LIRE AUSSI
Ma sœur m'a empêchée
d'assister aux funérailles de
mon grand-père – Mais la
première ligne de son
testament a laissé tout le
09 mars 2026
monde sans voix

■ **Try it**: Copy out the data above word for word, line by line.

■ **Solved problem**:
LIRE AUSSI
Ma sœur m'a empêchée
d'assister aux funérailles de
mon grand-père – Mais la
première ligne de son
testament a laissé tout le
09 mars 2026
monde sans voix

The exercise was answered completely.